* Assigned task *
All of the records need to be retyped exactly, with no line dropped.

* Supplied material *
_ _ _
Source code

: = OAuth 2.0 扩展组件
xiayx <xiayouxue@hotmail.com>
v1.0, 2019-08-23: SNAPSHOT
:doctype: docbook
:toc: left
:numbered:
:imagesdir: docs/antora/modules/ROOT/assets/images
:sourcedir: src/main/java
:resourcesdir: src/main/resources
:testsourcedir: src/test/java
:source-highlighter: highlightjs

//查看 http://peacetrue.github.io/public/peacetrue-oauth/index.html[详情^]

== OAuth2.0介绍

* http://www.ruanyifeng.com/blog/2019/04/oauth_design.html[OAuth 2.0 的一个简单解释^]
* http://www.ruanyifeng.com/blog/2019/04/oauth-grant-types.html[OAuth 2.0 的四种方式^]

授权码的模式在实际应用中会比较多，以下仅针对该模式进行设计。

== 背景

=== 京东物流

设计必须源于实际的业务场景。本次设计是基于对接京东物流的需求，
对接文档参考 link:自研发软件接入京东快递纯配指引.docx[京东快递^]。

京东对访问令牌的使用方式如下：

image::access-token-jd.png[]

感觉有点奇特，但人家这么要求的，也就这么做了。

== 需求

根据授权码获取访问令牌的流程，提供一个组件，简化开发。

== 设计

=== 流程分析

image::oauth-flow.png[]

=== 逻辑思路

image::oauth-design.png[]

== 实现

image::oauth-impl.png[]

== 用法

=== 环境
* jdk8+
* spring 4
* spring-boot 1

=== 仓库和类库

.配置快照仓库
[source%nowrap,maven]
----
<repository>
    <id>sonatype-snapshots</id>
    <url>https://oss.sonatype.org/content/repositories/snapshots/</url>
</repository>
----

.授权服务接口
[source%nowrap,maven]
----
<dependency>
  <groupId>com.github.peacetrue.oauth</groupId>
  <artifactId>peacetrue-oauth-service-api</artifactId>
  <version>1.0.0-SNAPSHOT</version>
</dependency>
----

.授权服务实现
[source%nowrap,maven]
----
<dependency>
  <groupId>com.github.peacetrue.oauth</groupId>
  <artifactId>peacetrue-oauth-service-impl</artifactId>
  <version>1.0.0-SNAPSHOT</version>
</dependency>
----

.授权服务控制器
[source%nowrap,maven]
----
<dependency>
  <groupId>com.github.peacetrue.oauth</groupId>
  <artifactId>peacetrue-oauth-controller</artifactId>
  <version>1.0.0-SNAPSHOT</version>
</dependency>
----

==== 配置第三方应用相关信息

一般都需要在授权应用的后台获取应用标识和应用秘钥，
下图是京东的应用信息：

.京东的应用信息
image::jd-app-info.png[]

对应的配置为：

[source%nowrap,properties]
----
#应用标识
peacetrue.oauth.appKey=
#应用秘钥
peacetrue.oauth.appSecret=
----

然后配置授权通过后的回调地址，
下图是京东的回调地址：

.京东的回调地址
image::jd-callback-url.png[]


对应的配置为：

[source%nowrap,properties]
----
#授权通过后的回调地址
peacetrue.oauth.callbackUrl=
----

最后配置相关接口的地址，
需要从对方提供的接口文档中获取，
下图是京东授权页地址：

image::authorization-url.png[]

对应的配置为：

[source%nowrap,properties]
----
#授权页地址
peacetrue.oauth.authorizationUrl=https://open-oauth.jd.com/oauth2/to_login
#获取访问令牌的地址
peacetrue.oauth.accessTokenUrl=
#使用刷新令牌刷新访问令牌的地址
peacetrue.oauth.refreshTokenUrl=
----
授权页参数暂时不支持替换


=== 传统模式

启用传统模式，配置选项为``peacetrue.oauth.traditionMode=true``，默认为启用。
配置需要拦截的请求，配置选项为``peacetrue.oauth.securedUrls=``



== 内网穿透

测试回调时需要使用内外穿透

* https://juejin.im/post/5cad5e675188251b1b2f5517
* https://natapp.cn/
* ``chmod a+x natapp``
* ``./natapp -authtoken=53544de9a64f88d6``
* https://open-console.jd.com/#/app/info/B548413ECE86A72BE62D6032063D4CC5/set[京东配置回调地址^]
_ _ _
* Completed task *
Source code

: = OAuth 2.0 扩展组件
xiayx <xiayouxue@hotmail.com>
v1.0, 2019-08-23: SNAPSHOT
:doctype: docbook
:toc: left
:numbered:
:imagesdir: docs/antora/modules/ROOT/assets/images
:sourcedir: src/main/java
:resourcesdir: src/main/resources
:testsourcedir: src/test/java
:source-highlighter: highlightjs

//查看 http://peacetrue.github.io/public/peacetrue-oauth/index.html[详情^]

== OAuth2.0介绍

* http://www.ruanyifeng.com/blog/2019/04/oauth_design.html[OAuth 2.0 的一个简单解释^]
* http://www.ruanyifeng.com/blog/2019/04/oauth-grant-types.html[OAuth 2.0 的四种方式^]

授权码的模式在实际应用中会比较多，以下仅针对该模式进行设计。

== 背景

=== 京东物流

设计必须源于实际的业务场景。本次设计是基于对接京东物流的需求，
对接文档参考 link:自研发软件接入京东快递纯配指引.docx[京东快递^]。

京东对访问令牌的使用方式如下：

image::access-token-jd.png[]

感觉有点奇特，但人家这么要求的，也就这么做了。

== 需求

根据授权码获取访问令牌的流程，提供一个组件，简化开发。

== 设计

=== 流程分析

image::oauth-flow.png[]

=== 逻辑思路

image::oauth-design.png[]

== 实现

image::oauth-impl.png[]

== 用法

=== 环境
* jdk8+
* spring 4
* spring-boot 1

=== 仓库和类库

.配置快照仓库
[source%nowrap,maven]
----
<repository>
    <id>sonatype-snapshots</id>
    <url>https://oss.sonatype.org/content/repositories/snapshots/</url>
</repository>
----

.授权服务接口
[source%nowrap,maven]
----
<dependency>
  <groupId>com.github.peacetrue.oauth</groupId>
  <artifactId>peacetrue-oauth-service-api</artifactId>
  <version>1.0.0-SNAPSHOT</version>
</dependency>
----

.授权服务实现
[source%nowrap,maven]
----
<dependency>
  <groupId>com.github.peacetrue.oauth</groupId>
  <artifactId>peacetrue-oauth-service-impl</artifactId>
  <version>1.0.0-SNAPSHOT</version>
</dependency>
----

.授权服务控制器
[source%nowrap,maven]
----
<dependency>
  <groupId>com.github.peacetrue.oauth</groupId>
  <artifactId>peacetrue-oauth-controller</artifactId>
  <version>1.0.0-SNAPSHOT</version>
</dependency>
----

==== 配置第三方应用相关信息

一般都需要在授权应用的后台获取应用标识和应用秘钥，
下图是京东的应用信息：

.京东的应用信息
image::jd-app-info.png[]

对应的配置为：

[source%nowrap,properties]
----
#应用标识
peacetrue.oauth.appKey=
#应用秘钥
peacetrue.oauth.appSecret=
----

然后配置授权通过后的回调地址，
下图是京东的回调地址：

.京东的回调地址
image::jd-callback-url.png[]


对应的配置为：

[source%nowrap,properties]
----
#授权通过后的回调地址
peacetrue.oauth.callbackUrl=
----

最后配置相关接口的地址，
需要从对方提供的接口文档中获取，
下图是京东授权页地址：

image::authorization-url.png[]

对应的配置为：

[source%nowrap,properties]
----
#授权页地址
peacetrue.oauth.authorizationUrl=https://open-oauth.jd.com/oauth2/to_login
#获取访问令牌的地址
peacetrue.oauth.accessTokenUrl=
#使用刷新令牌刷新访问令牌的地址
peacetrue.oauth.refreshTokenUrl=
----
授权页参数暂时不支持替换


=== 传统模式

启用传统模式，配置选项为``peacetrue.oauth.traditionMode=true``，默认为启用。
配置需要拦截的请求，配置选项为``peacetrue.oauth.securedUrls=``



== 内网穿透

测试回调时需要使用内外穿透

* https://juejin.im/post/5cad5e675188251b1b2f5517
* https://natapp.cn/
* ``chmod a+x natapp``
* ``./natapp -authtoken=53544de9a64f88d6``
* https://open-console.jd.com/#/app/info/B548413ECE86A72BE62D6032063D4CC5/set[京东配置回调地址^]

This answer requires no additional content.